Musculoskeletal System for Bio-Inspired Robotic Systems Based on Ball and Socket Joints

Abstract

Musculoskeletal system is the fundamental structure that allows complex mobility of biological systems. A lot of efforts have been made in the past to mimic this structure using synthetic materials for use in robotic systems. Development challenges for this technology include design and manufacturing, system integration, control methods and energy usage. One of the key elements of musculoskeletal system is artificial muscles or actuators used in this system. Actuators presented in the literature do not match the performance of natural muscles in most of the metrics such as force generation, strain output, frequency, power density, ease of control and repeatability. This paper briefly describes the recently introduced Twisted and Coiled Polymer (TCP) muscles integrated into a ball and socket joint made of ABS plus® material.

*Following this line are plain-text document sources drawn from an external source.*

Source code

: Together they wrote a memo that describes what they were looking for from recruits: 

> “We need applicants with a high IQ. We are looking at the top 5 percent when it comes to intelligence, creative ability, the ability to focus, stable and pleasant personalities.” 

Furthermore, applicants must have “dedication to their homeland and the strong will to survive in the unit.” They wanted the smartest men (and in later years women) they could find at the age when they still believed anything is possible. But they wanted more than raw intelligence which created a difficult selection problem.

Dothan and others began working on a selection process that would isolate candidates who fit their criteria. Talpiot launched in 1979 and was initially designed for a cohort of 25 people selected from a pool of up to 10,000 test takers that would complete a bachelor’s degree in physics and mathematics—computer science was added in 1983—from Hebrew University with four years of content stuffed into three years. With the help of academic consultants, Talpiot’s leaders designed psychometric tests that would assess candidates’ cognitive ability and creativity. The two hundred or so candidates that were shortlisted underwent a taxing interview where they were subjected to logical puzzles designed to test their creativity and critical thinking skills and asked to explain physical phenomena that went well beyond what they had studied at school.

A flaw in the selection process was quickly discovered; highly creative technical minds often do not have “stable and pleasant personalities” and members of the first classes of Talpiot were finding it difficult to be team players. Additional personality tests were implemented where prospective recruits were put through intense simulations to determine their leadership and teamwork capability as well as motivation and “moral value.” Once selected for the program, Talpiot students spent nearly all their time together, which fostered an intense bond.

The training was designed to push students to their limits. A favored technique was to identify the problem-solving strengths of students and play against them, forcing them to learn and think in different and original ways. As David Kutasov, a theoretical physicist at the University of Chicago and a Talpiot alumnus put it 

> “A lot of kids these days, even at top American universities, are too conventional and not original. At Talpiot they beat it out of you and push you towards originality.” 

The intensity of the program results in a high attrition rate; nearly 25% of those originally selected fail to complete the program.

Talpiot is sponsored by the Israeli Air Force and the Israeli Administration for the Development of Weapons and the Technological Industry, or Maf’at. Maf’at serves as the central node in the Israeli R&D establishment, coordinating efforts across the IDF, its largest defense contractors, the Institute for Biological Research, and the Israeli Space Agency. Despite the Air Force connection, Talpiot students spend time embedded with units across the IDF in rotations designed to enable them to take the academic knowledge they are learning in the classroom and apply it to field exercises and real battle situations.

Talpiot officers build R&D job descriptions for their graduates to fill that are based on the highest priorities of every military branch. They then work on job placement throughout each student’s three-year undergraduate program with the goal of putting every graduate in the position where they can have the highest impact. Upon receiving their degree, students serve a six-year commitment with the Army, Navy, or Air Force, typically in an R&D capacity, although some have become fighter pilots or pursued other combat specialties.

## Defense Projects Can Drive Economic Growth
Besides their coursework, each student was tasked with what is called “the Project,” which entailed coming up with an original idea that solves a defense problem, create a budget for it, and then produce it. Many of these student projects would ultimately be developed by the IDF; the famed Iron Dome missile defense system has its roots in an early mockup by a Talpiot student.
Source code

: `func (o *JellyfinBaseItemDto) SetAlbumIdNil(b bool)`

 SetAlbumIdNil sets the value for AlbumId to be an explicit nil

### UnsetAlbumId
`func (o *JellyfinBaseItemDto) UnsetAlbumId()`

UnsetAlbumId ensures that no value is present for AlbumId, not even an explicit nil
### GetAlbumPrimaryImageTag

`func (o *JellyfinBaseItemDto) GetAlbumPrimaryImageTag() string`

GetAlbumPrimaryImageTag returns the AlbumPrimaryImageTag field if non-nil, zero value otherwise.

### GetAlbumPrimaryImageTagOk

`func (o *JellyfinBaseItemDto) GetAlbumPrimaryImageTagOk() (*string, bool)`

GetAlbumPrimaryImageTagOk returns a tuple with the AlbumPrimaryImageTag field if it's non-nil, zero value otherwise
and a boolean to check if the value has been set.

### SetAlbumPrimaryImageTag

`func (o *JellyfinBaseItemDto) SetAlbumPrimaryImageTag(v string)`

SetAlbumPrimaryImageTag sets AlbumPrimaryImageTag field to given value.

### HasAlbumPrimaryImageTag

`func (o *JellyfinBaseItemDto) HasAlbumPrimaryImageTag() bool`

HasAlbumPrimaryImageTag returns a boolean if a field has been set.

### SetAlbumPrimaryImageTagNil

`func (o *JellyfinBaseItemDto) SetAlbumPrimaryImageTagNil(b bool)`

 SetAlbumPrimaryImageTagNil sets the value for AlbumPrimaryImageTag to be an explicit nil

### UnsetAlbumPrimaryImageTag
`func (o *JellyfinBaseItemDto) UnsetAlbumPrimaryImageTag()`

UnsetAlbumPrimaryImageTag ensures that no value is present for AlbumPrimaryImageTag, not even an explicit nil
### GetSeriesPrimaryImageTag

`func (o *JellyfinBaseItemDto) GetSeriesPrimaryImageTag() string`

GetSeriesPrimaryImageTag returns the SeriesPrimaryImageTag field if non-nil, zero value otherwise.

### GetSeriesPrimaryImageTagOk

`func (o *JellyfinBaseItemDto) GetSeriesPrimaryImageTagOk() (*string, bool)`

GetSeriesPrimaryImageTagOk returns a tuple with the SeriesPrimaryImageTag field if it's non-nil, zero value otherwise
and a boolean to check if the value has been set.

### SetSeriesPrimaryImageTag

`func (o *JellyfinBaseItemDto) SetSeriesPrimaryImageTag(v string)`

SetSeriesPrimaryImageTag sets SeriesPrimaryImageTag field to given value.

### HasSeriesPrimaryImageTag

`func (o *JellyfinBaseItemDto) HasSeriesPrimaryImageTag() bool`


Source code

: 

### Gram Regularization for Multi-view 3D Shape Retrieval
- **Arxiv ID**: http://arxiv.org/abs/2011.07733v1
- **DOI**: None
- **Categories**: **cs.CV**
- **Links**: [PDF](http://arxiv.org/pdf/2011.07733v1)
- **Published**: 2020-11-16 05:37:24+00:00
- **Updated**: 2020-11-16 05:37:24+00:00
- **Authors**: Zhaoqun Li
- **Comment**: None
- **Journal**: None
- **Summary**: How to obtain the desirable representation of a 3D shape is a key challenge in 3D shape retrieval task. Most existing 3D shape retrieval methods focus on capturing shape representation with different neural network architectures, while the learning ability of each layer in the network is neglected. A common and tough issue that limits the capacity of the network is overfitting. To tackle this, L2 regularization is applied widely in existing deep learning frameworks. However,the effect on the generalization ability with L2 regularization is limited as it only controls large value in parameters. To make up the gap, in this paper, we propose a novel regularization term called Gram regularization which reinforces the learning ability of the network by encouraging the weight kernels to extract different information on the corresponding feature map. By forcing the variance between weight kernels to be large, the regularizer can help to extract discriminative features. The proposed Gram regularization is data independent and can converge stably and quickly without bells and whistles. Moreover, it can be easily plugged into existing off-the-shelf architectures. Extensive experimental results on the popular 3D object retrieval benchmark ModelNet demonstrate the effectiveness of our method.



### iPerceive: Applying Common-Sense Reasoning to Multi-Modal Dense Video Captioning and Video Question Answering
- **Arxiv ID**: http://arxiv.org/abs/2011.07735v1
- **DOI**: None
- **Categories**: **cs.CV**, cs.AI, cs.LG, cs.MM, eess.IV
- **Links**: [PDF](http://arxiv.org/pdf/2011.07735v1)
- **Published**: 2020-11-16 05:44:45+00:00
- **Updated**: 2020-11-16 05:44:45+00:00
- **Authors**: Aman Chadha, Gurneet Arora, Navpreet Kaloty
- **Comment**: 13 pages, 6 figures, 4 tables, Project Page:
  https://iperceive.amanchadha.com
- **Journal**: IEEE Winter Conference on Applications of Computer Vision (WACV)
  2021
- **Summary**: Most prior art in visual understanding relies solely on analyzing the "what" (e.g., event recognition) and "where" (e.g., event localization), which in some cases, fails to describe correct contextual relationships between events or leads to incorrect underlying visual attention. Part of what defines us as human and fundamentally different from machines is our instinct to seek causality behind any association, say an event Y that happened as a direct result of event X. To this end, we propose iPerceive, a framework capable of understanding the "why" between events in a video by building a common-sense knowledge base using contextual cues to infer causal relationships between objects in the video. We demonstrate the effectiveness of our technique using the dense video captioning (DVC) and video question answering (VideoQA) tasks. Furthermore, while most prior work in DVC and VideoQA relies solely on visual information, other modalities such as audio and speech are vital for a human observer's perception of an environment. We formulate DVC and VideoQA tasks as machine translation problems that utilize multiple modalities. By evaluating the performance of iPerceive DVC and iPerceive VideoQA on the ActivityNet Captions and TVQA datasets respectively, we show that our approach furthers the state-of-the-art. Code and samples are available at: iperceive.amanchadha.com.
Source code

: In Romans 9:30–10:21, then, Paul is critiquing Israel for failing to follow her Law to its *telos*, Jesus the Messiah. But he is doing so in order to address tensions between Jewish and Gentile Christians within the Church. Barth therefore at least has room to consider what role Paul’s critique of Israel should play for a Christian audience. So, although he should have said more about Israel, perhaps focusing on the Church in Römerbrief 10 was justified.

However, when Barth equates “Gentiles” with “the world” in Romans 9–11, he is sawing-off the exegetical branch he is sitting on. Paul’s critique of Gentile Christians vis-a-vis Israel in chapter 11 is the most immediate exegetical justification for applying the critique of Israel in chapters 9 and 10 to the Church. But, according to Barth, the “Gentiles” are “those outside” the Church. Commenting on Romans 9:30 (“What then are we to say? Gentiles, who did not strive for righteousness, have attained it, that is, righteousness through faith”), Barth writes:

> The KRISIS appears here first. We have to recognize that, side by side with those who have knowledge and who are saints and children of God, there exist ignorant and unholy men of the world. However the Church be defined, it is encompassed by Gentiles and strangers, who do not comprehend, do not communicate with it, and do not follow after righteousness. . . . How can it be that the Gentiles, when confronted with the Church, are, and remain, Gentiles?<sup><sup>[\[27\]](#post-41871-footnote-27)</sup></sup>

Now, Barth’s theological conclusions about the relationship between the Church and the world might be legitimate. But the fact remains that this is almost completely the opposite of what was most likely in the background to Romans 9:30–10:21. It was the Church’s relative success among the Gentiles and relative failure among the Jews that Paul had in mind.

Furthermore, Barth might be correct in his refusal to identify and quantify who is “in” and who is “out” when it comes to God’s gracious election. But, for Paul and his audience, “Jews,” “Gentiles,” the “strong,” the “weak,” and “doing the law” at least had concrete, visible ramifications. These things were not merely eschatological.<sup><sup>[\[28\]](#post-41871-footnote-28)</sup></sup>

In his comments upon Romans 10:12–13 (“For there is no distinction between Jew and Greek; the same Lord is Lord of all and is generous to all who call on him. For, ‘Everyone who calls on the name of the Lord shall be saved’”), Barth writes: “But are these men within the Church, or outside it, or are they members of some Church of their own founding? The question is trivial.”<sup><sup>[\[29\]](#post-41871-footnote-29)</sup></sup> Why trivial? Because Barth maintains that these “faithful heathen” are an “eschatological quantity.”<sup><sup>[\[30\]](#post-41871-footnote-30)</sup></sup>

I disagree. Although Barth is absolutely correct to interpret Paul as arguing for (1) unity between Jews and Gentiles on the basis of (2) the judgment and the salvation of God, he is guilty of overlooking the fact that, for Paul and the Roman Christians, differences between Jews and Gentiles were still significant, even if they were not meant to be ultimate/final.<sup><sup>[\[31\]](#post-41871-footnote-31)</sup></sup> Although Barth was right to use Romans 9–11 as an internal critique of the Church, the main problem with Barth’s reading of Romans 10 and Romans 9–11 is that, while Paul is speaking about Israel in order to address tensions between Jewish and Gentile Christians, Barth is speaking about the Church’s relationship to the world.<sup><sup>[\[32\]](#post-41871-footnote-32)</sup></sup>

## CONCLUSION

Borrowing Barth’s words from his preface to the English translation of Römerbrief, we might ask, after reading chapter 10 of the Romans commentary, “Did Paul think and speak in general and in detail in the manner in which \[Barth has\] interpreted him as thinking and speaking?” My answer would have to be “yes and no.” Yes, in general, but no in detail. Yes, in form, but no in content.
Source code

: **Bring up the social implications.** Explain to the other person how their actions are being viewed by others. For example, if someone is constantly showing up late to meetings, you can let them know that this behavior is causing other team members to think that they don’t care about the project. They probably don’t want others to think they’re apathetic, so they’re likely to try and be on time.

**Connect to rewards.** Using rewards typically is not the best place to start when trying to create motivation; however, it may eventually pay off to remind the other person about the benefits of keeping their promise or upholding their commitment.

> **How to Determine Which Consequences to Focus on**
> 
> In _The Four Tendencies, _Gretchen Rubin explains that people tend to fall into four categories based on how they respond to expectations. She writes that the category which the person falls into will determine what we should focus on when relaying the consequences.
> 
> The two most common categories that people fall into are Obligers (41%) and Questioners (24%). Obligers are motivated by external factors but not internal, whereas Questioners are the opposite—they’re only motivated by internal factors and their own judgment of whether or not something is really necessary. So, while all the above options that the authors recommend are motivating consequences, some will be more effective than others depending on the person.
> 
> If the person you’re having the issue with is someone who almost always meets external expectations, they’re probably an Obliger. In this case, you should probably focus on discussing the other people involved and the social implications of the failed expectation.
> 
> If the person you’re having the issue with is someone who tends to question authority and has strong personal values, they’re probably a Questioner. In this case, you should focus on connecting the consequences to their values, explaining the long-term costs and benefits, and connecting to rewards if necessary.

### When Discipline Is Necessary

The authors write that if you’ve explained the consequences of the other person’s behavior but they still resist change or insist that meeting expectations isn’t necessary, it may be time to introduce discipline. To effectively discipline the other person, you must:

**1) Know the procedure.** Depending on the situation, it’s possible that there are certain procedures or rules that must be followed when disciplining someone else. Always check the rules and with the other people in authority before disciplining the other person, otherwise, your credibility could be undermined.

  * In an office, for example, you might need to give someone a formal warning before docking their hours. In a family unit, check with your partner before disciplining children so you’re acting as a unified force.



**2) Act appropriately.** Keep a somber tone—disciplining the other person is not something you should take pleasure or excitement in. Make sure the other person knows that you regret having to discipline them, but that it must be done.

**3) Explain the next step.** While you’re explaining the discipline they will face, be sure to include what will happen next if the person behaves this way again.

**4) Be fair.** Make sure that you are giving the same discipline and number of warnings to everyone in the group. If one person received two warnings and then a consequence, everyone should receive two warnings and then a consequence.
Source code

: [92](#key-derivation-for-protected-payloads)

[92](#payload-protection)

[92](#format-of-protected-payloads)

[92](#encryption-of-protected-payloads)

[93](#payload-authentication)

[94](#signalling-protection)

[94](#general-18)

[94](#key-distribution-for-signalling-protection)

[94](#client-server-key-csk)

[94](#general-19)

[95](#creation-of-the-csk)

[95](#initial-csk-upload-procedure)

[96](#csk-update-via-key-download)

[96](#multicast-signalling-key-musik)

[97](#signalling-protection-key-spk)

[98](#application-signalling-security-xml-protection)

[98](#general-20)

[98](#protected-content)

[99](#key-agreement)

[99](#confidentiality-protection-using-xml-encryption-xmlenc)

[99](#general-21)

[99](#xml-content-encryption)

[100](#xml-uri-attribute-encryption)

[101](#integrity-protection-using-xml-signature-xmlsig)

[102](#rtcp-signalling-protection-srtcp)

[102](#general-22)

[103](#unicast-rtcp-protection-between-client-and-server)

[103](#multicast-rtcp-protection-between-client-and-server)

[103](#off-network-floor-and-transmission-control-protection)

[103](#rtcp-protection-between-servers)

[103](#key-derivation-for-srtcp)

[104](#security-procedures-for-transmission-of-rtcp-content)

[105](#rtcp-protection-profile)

The proposed structure consists of a class of ball-and-socket joint that incorporates TCP muscles and silicone to generate multidimensional actuation. Most traditional joint-and-actuator assemblies include passive rotary joints actuated by servomotors via gears transmission. Our proposed ABS based 3D printed joint is actuated by artificial muscles without any complex mechanical transmission system. In comparison with other such assemblies, the proposed joint system is a promising solution to the diverse applications in robotics, especially where soft actuators and cost effective solutions are needed.